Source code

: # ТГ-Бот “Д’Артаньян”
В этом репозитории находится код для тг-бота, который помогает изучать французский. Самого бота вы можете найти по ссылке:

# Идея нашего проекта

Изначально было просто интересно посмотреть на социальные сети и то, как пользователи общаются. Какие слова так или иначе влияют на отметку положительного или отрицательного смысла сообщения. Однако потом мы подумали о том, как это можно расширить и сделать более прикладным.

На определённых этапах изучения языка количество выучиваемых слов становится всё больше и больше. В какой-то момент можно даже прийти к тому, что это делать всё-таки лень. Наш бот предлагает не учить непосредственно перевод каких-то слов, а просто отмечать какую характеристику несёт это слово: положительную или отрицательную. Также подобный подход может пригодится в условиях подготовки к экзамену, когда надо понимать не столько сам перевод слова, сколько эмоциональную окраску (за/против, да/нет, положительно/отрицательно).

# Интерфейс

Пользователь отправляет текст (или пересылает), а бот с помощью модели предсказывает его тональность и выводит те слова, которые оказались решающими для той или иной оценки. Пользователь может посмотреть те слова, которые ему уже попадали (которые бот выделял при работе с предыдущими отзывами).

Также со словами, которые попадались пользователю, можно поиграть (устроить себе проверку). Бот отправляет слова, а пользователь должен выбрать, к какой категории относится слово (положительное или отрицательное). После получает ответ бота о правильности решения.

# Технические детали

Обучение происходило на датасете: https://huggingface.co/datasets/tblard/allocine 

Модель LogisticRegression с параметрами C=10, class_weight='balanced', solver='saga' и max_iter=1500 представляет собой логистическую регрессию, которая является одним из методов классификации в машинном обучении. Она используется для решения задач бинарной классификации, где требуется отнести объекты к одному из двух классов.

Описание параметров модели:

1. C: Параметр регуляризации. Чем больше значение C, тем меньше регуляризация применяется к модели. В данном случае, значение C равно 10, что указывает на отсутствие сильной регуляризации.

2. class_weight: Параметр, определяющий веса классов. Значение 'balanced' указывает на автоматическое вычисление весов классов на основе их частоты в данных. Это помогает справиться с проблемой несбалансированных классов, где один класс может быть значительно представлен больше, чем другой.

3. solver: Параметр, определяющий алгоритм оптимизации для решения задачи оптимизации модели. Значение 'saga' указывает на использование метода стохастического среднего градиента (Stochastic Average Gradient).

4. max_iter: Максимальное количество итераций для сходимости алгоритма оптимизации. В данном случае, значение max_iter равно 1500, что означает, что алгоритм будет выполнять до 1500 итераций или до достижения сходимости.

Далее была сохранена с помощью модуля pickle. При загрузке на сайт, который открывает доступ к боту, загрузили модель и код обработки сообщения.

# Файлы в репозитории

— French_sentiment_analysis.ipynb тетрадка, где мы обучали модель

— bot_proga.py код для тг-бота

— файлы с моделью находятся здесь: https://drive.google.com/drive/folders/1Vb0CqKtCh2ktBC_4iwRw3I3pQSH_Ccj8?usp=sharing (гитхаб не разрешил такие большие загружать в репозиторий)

§ §

> _Instruction_: Copy the source text of each entry above line by line, leaving every character unchanged.

> _Solved problem_:
Source code

: # ТГ-Бот “Д’Артаньян”
В этом репозитории находится код для тг-бота, который помогает изучать французский. Самого бота вы можете найти по ссылке:

# Идея нашего проекта

Изначально было просто интересно посмотреть на социальные сети и то, как пользователи общаются. Какие слова так или иначе влияют на отметку положительного или отрицательного смысла сообщения. Однако потом мы подумали о том, как это можно расширить и сделать более прикладным.

На определённых этапах изучения языка количество выучиваемых слов становится всё больше и больше. В какой-то момент можно даже прийти к тому, что это делать всё-таки лень. Наш бот предлагает не учить непосредственно перевод каких-то слов, а просто отмечать какую характеристику несёт это слово: положительную или отрицательную. Также подобный подход может пригодится в условиях подготовки к экзамену, когда надо понимать не столько сам перевод слова, сколько эмоциональную окраску (за/против, да/нет, положительно/отрицательно).

# Интерфейс

Пользователь отправляет текст (или пересылает), а бот с помощью модели предсказывает его тональность и выводит те слова, которые оказались решающими для той или иной оценки. Пользователь может посмотреть те слова, которые ему уже попадали (которые бот выделял при работе с предыдущими отзывами).

Также со словами, которые попадались пользователю, можно поиграть (устроить себе проверку). Бот отправляет слова, а пользователь должен выбрать, к какой категории относится слово (положительное или отрицательное). После получает ответ бота о правильности решения.

# Технические детали

Обучение происходило на датасете: https://huggingface.co/datasets/tblard/allocine 

Модель LogisticRegression с параметрами C=10, class_weight='balanced', solver='saga' и max_iter=1500 представляет собой логистическую регрессию, которая является одним из методов классификации в машинном обучении. Она используется для решения задач бинарной классификации, где требуется отнести объекты к одному из двух классов.

Описание параметров модели:

1. C: Параметр регуляризации. Чем больше значение C, тем меньше регуляризация применяется к модели. В данном случае, значение C равно 10, что указывает на отсутствие сильной регуляризации.

2. class_weight: Параметр, определяющий веса классов. Значение 'balanced' указывает на автоматическое вычисление весов классов на основе их частоты в данных. Это помогает справиться с проблемой несбалансированных классов, где один класс может быть значительно представлен больше, чем другой.

3. solver: Параметр, определяющий алгоритм оптимизации для решения задачи оптимизации модели. Значение 'saga' указывает на использование метода стохастического среднего градиента (Stochastic Average Gradient).

4. max_iter: Максимальное количество итераций для сходимости алгоритма оптимизации. В данном случае, значение max_iter равно 1500, что означает, что алгоритм будет выполнять до 1500 итераций или до достижения сходимости.

Далее была сохранена с помощью модуля pickle. При загрузке на сайт, который открывает доступ к боту, загрузили модель и код обработки сообщения.

# Файлы в репозитории

— French_sentiment_analysis.ipynb тетрадка, где мы обучали модель

— bot_proga.py код для тг-бота

— файлы с моделью находятся здесь: https://drive.google.com/drive/folders/1Vb0CqKtCh2ktBC_4iwRw3I3pQSH_Ccj8?usp=sharing (гитхаб не разрешил такие большие загружать в репозиторий)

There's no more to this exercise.